> _BACAAN LATIHAN_:
((
Teknologi broadcasting televisi nampaknya akan terus berkembang
hingga barangkali akan berhenti pada titik di mana gambar dan suara sudah
benar-benar sempurna. Atau inovasi akan terus berlanjut dan kita tidak bisa
benar-benar menebaknya. Yang dianggap canggih setahun lalu akan dirasa kuno
saat ini, dan terus akan begitu.
Kecepatan
inovasi teknologi seringkali melampaui kebutuhan dari konsumen, termasuk
teknologi audio visual. Produsen melalui para insinyurnya terus mengembangkan
teknologi audio visual sehingga kadangkala konsumen sebetulnya belum perlu
benar dengan apa yang dilahirkan oleh produsen tersebut. Jadi saat ini, bukan
sekadar gambar dan suara bening saja sebab lebih dari itu konsumen telah
benar-benar dimanja sehingga apa yang dilihat dan didengar akan lebih terasa
seperti benar adanya.
))
> _PETUNJUK PENGERJAAN_:
1) Menurut bacaan tentang teknologi siaran televisi, apa yang sering dilampaui oleh kecepatan inovasi teknologi?
2) Tuliskan lanjutan bacaan tentang teknologi siaran televisi, dimulai setelah kalimat terakhirnya.
Data setelah ini tidak berhubungan dengan bacaan tentang teknologi siaran televisi.

> _DATA YANG DISEDIAKAN_:
((
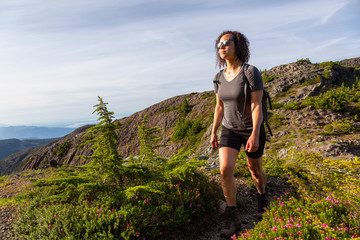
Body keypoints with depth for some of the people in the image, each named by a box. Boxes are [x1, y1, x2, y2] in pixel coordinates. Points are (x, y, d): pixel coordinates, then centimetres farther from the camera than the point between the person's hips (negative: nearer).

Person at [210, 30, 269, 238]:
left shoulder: (251, 72, -18)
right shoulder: (220, 77, 0)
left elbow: (257, 106, -21)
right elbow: (219, 107, 6)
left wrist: (255, 135, -27)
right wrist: (214, 132, 8)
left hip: (252, 129, -3)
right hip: (230, 130, 4)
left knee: (255, 169, 15)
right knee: (225, 169, -15)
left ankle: (262, 195, 48)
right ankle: (233, 218, -1)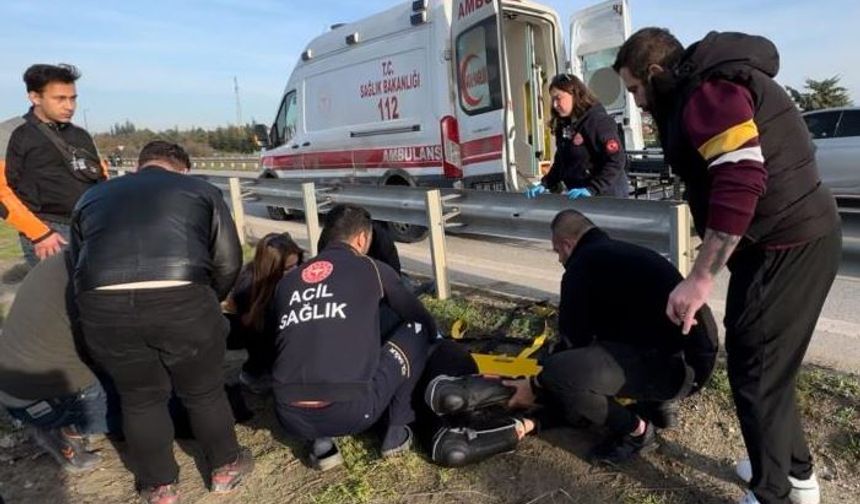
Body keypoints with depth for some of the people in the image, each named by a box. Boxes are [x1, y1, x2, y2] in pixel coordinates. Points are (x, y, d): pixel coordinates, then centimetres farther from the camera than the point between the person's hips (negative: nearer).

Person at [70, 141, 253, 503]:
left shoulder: (91, 197, 30)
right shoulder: (201, 190, 22)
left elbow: (78, 262, 27)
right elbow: (229, 262, 14)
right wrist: (207, 303, 29)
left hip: (102, 304, 3)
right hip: (182, 299, -2)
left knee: (140, 398, 24)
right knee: (203, 391, 21)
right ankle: (225, 467, 41)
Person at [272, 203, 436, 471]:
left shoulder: (287, 281, 16)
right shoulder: (372, 269, 6)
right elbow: (423, 320, 20)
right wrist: (434, 338, 44)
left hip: (291, 419, 4)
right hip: (352, 412, -4)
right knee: (417, 330, 14)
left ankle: (319, 442, 18)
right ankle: (396, 431, 18)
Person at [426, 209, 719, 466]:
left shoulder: (584, 264, -9)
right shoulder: (620, 253, 20)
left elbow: (573, 341, -7)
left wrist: (536, 386, 10)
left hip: (677, 363, -10)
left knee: (557, 372, -24)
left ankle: (635, 430, -1)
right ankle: (658, 405, 19)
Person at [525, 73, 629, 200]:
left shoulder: (598, 121, -12)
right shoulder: (563, 126, 11)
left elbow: (617, 160, -20)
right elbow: (560, 163, 17)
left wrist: (591, 189, -28)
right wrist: (545, 184, 1)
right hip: (577, 198, 7)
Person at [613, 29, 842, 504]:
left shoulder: (706, 91, -17)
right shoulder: (701, 89, 17)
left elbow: (742, 181, -29)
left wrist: (700, 277, -28)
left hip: (787, 245, -11)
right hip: (788, 238, 11)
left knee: (755, 369, 0)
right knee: (764, 363, 20)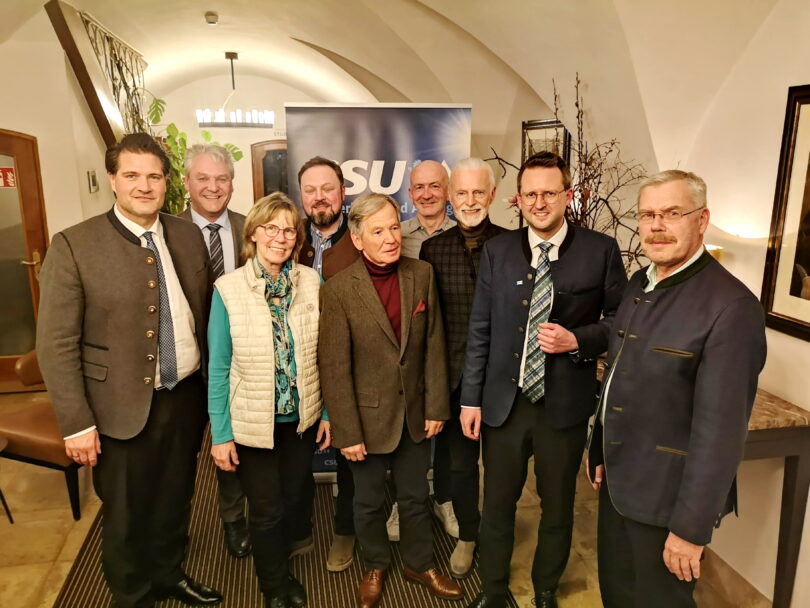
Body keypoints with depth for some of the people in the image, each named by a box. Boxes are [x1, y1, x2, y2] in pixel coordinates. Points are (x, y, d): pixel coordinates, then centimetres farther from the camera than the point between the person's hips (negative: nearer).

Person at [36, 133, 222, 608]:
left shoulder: (189, 236, 1)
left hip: (186, 397, 4)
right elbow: (56, 345, -11)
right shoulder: (74, 246, -12)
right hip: (122, 407, -3)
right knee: (127, 518, 17)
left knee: (176, 502, 23)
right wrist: (77, 423, -12)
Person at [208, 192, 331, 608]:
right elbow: (218, 368, -9)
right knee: (266, 510, 14)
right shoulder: (228, 289, -14)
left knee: (293, 500, 21)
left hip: (302, 418, 3)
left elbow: (321, 355, 0)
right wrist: (220, 434, -8)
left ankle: (281, 569, 51)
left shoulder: (312, 283, -7)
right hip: (252, 422, -2)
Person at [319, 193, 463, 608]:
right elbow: (334, 367, -15)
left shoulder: (421, 274, -6)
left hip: (415, 412, 3)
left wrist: (436, 406, -1)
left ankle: (420, 564, 45)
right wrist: (347, 432, -13)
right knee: (369, 502, 19)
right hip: (368, 417, -2)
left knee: (415, 497, 21)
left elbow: (434, 345, -1)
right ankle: (375, 567, 45)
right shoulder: (338, 289, -17)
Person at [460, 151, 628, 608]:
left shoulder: (601, 251, -6)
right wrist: (471, 398, 1)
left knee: (558, 505, 18)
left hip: (565, 404, -1)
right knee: (497, 504, 15)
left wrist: (577, 340, -17)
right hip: (503, 402, 1)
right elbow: (480, 330, 2)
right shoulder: (497, 251, 1)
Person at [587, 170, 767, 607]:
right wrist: (599, 450, 14)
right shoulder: (639, 284, 3)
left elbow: (720, 430, -23)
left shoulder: (731, 306, -22)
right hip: (616, 481, 7)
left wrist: (691, 527, -19)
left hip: (666, 495, -7)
))
> _KUNCI JAWABAN_:
1) Kecepatan inovasi teknologi sering melampaui kebutuhan konsumen.

2)
Teknologi
yang audio visual yang dimaksud saat ini adalah 4K Ultra HD TV atau biasa
disebut UHD TV. Produsen yang mengembangkan teknologi ini dimulai dengan
Samsung, LG, dan Sony. Dan tentu saja menyusul dengan produsen lainnya. Secara
teknis Ultra High Definition merupakan derivasi dari kamera 4K yang hasilnya
digadang-gadang lebih memiliki nuansa dan detail yang lebih sempurna ketimbang
generasi sebelumnya.
Teknologi
4K memiliki piksel horizontal sebanyak 4.000, semula teknologi ini diterapkan
pada proyektor Digital Cinema Initiatives atau DCI yang diperuntukan bagi
bioskop, namun kini teknologi ini telah diterapkan pada pesawat televisi. Dan
persisnya 4K memiliki dimensi 4096 X 2160 piksel. Namun UHDTV atau Ultra High
Definition Television ini sebenarnya memiliki resolusi 3840 X 2160 piksel (16 :
9) merupakan perkembangan terbaru setelah high definition television 720p atau
1080p.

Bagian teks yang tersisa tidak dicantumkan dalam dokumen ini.